(Items from a data source)
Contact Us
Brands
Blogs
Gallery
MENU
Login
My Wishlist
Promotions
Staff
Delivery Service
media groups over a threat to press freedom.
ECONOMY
...
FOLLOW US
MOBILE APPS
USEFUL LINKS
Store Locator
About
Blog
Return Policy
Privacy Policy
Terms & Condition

Work to complete: Please give an exact copy of the lines above, beginning with the line containing "Store Locator" and running through the line containing "Terms & Condition", and of no other lines.

Result:
Store Locator
About
Blog
Return Policy
Privacy Policy
Terms & Condition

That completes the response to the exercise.